> [WHAT YOU SHOULD DO]:
Pull out each line of the data that includes the word "images".

(Stored data entries)
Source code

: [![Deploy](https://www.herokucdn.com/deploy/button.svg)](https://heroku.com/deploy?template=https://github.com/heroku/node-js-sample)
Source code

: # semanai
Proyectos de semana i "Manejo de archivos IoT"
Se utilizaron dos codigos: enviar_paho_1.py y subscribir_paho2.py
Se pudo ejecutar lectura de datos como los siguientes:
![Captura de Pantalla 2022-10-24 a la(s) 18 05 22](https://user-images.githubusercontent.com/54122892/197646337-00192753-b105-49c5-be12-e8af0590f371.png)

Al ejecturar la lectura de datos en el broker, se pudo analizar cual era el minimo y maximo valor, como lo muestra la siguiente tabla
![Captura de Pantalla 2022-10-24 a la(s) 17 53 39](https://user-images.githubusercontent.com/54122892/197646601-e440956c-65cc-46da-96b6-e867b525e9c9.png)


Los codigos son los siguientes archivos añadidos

> [SOLUTION BELOW]:
![Captura de Pantalla 2022-10-24 a la(s) 18 05 22](https://user-images.githubusercontent.com/54122892/197646337-00192753-b105-49c5-be12-e8af0590f371.png)
![Captura de Pantalla 2022-10-24 a la(s) 17 53 39](https://user-images.githubusercontent.com/54122892/197646601-e440956c-65cc-46da-96b6-e867b525e9c9.png)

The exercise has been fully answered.